Parliamo infatti di ben altri fattori: la disgregazione sociale delle antiche comunità locali causata dal persistere della crisi economica, col conseguente bisogno di protezione e sicurezza; la grave contrazione del tessuto produttivo-imprenditoriale e l’aumentare della disoccupazione soprattutto giovanile, conseguenza anche del fallimento delle politiche dirigiste e centralizzatrici perseguite per decenni dalla Regione; la fine, a causa del drastico contrarsi delle risorse pubbliche, dello scambio tra prestazioni sociali e consenso elettorale praticato a lungo dalla sinistra grazie al monopolio della macchina amministrativa; l’invecchiamento della popolazione cui fa da specchio negativo la fuga fuori regione delle energie più giovani. Una società che teme sempre più per il suo futuro è normale che cerchi nuovi santi a cui affidare il proprio destino. 

E la politica nazionale? Ha contato anch’essa, certamente. Se la destra ieri ha vinto in Umbria è anche perché ha trovato un leader che ha deciso di dare battaglia a tutto campo contro gli avversari della sinistra. Ai tempi di Berlusconi lo scontro tra opposte coalizioni era all’insegna di un fair play (e di una divisione delle spoglie politiche) che in politica, a dirla tutta, non ha molto senso. Nella terra di San Francesco il centrodestra, soddisfatto dei successi ottenuti a livello nazionale o in altri contesti territoriali, ha sempre fatto l’opposizione di sua maestà: graffiava ma non mordeva, come se l’Umbria – per ragioni di grandezza geografica e di peso economico – non fosse una preda politicamente appetibile, o fosse un contentino da lasciare in perpetuo ai competitori. 

Stavolta, a spingere per la conquista dell’Umbria, c’era da parte del centrodestra una motivazione in effetti inedita, determinata dalla bizzarra contingenza politico-parlamentare che si è prodotta dopo la caduta ad agosto del governo giallo-verde. La nascita del Conte bis ha aperto uno scenario oggettivamente inedito, che ha spinto Salvini e i suoi alleati verso una politicizzazione estrema della partita umbra. Non solo per provare a dare una spallata al governo nel caso di una vittoria eclatante, spallata che ragionevolmente non ci sarà visto l’equilibrio delle forze in Parlamento, ma soprattutto per testare il nuovo centrodestra che ha preso sempre più corpo nelle ultime settimane (e che ha avuto il suo battesimo formale durante la manifestazione a Roma dello scorso 19 ottobre). Centrodestra che non è solo a riconosciuta (ormai anche dal Cavaliere) guida salviniana, ma che sta puntando a strutturarsi come sintesi originale, anche rispetto alle altre esperienze europee, di più anime: quella identitario-sovranista della Lega, quella nazional-conservatrice di Fratelli d’Italia, quella liberal-moderata di Forza Italia. 

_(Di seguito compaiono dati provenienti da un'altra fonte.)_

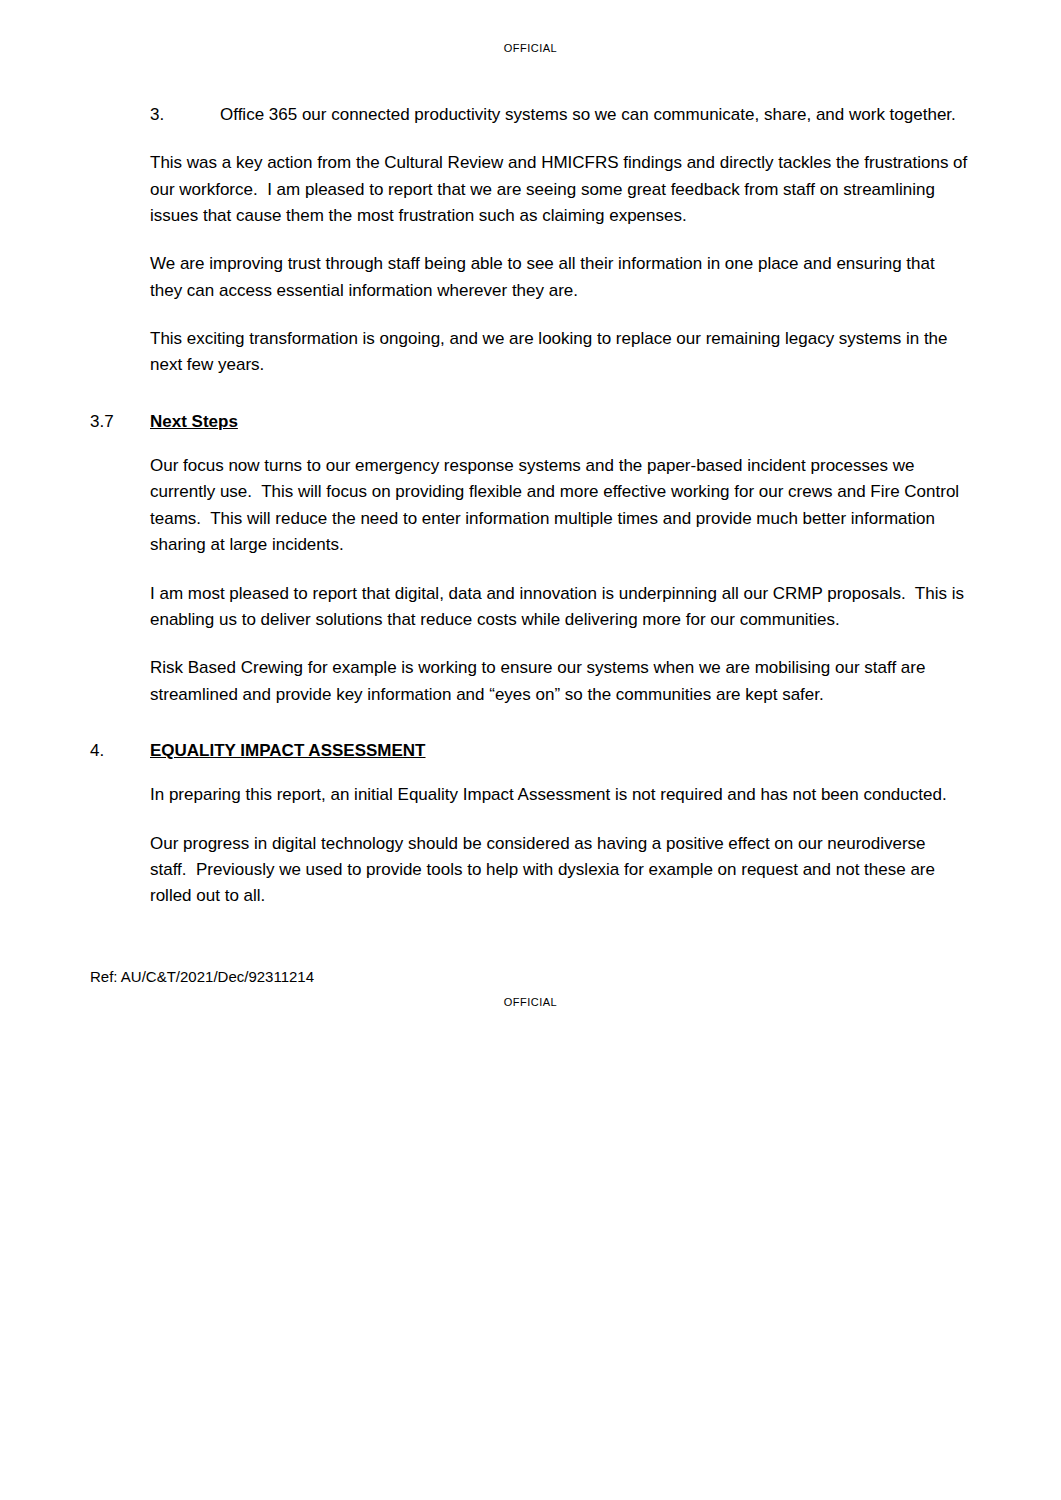OFFICIAL
3.
Office 365 our connected productivity systems so we can communicate, share, and work together.
This was a key action from the Cultural Review and HMICFRS findings and directly tackles the frustrations of our workforce. I am pleased to report that we are seeing some great feedback from staff on streamlining issues that cause them the most frustration such as claiming expenses.
We are improving trust through staff being able to see all their information in one place and ensuring that they can access essential information wherever they are.
This exciting transformation is ongoing, and we are looking to replace our remaining legacy systems in the next few years.
3.7
Next Steps
Our focus now turns to our emergency response systems and the paper-based incident processes we currently use. This will focus on providing flexible and more effective working for our crews and Fire Control teams. This will reduce the need to enter information multiple times and provide much better information sharing at large incidents.
I am most pleased to report that digital, data and innovation is underpinning all our CRMP proposals. This is enabling us to deliver solutions that reduce costs while delivering more for our communities.
Risk Based Crewing for example is working to ensure our systems when we are mobilising our staff are streamlined and provide key information and “eyes on” so the communities are kept safer.
4.
EQUALITY IMPACT ASSESSMENT
In preparing this report, an initial Equality Impact Assessment is not required and has not been conducted.
Our progress in digital technology should be considered as having a positive effect on our neurodiverse staff. Previously we used to provide tools to help with dyslexia for example on request and not these are rolled out to all.
Ref: AU/C&T/2021/Dec/92311214
OFFICIAL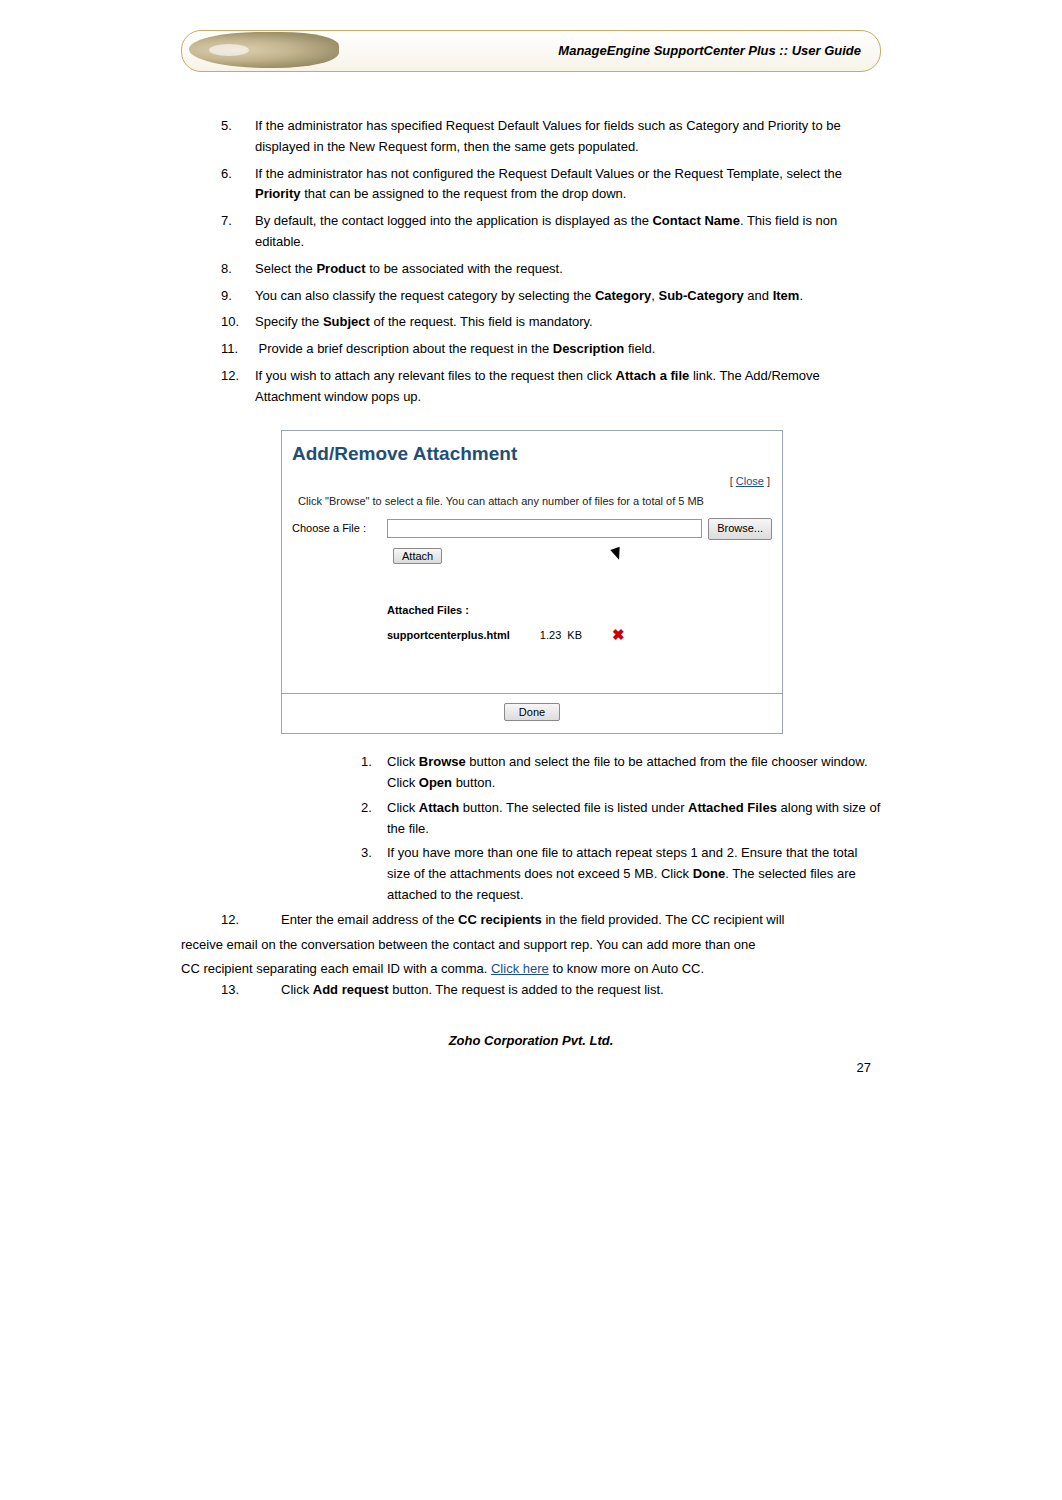ManageEngine SupportCenter Plus :: User Guide
5. If the administrator has specified Request Default Values for fields such as Category and Priority to be displayed in the New Request form, then the same gets populated.
6. If the administrator has not configured the Request Default Values or the Request Template, select the Priority that can be assigned to the request from the drop down.
7. By default, the contact logged into the application is displayed as the Contact Name. This field is non editable.
8. Select the Product to be associated with the request.
9. You can also classify the request category by selecting the Category, Sub-Category and Item.
10. Specify the Subject of the request. This field is mandatory.
11. Provide a brief description about the request in the Description field.
12. If you wish to attach any relevant files to the request then click Attach a file link. The Add/Remove Attachment window pops up.
Add/Remove Attachment
[ Close ]
Click "Browse" to select a file. You can attach any number of files for a total of 5 MB
Choose a File :
Browse...
Attach
Attached Files :
supportcenterplus.html 1.23 KB ✖
Done
1. Click Browse button and select the file to be attached from the file chooser window. Click Open button.
2. Click Attach button. The selected file is listed under Attached Files along with size of the file.
3. If you have more than one file to attach repeat steps 1 and 2. Ensure that the total size of the attachments does not exceed 5 MB. Click Done. The selected files are attached to the request.
12. Enter the email address of the CC recipients in the field provided. The CC recipient will
receive email on the conversation between the contact and support rep. You can add more than one
CC recipient separating each email ID with a comma. Click here to know more on Auto CC.
13. Click Add request button. The request is added to the request list.
Zoho Corporation Pvt. Ltd.
27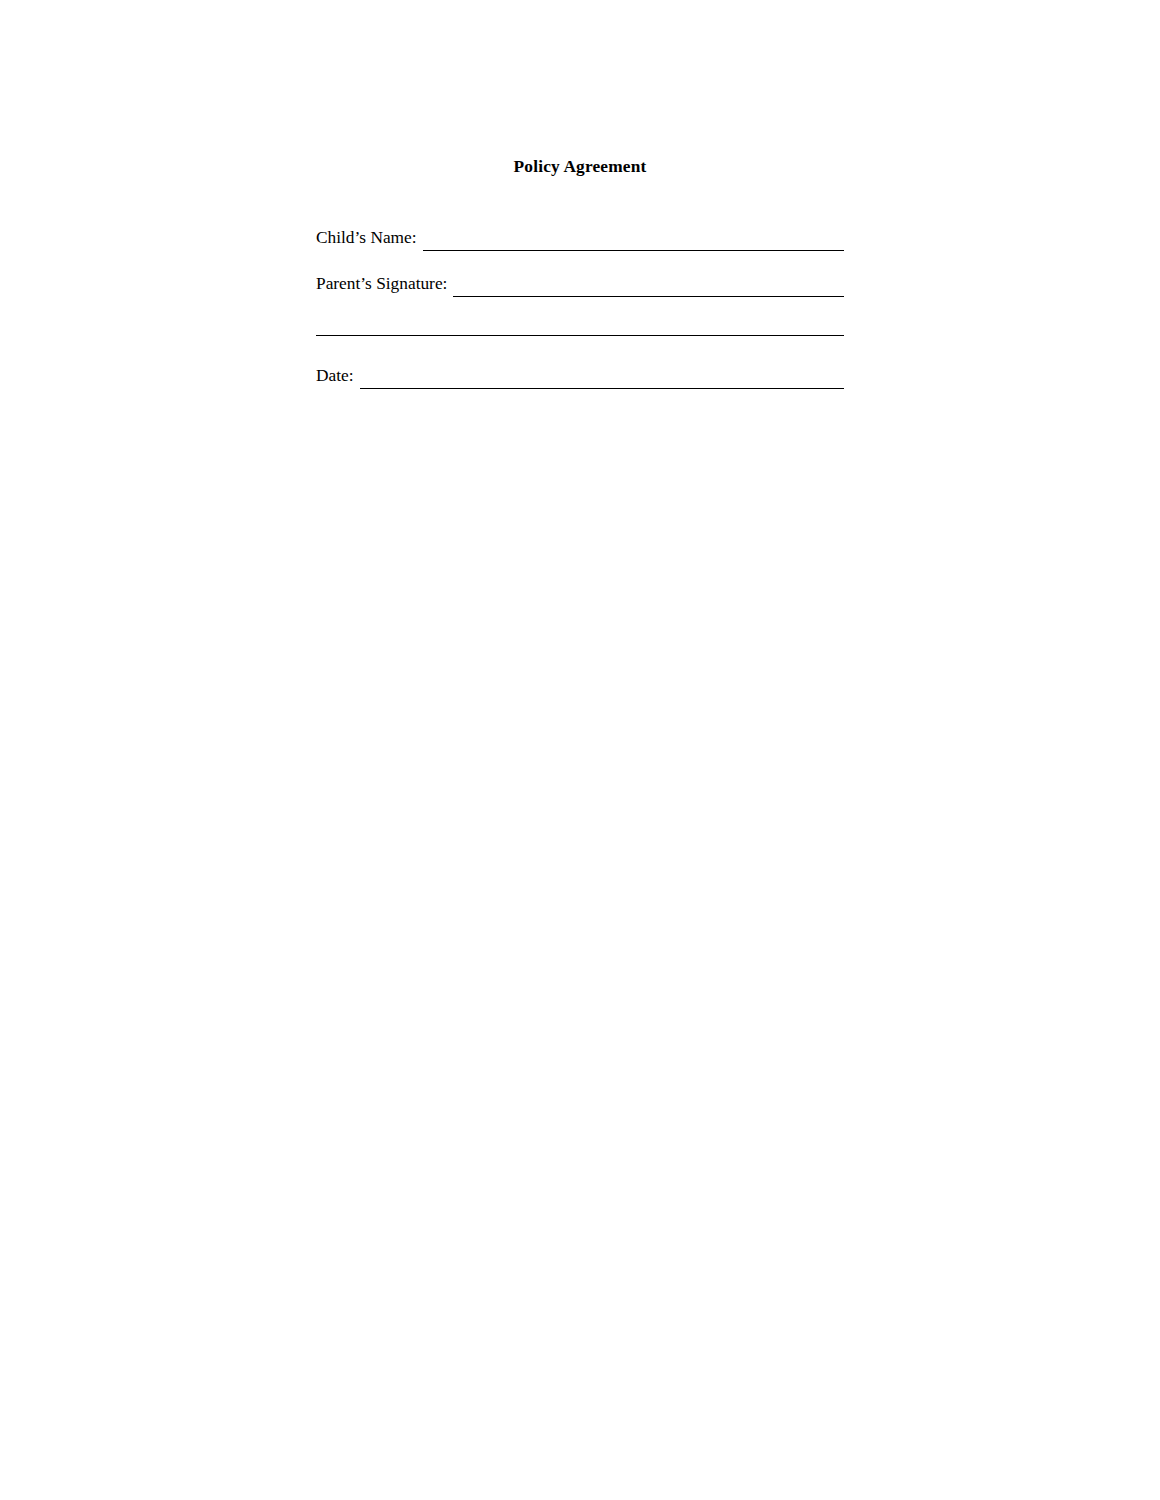Policy Agreement
Child’s Name:
Parent’s Signature:
Date:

Ci si chiede se dopo questa sconfitta reggerà l’accordo M5S-Pd. A livello nazionale, certamente: come rinunciare, avendo i numeri, alla scelta del futuro Capo dello Stato? Ma resisterà anche in periferia, a dispetto di quello che va dicendo di Maio? Il voto umbro, al di là dell’esito negativo per il centrosinistra, è infatti servito a dimostrare come l’alleanza rosso-gialla, specie dopo la defezione renziana, sia per i due partiti una strada impervia. Non è solo una convergenza di idee, visioni e programmi, comunque da affinare, non è solamente una questione di elettorati che hanno in effetti sensibilità comuni su molti temi (la componente destrorsa del grillismo l’ha inglobata da un pezzo Salvini), ma brutalmente una questione di numeri. Parliamo di due forze in difficoltà sul piano politico-progettuale e dei consensi, che per provare a vincere debbono forzatamente trovare ragioni plausibili per stare insieme. Ma in Umbria è andata decisamente male. Il fallimento dell’esperimento umbro, come ammette M5S, e i dubbi che montano nel Pd, dicono però che il futuro sarà pieno di ostacoli. E che la disfatta li costringe a stare insieme solo a tempo.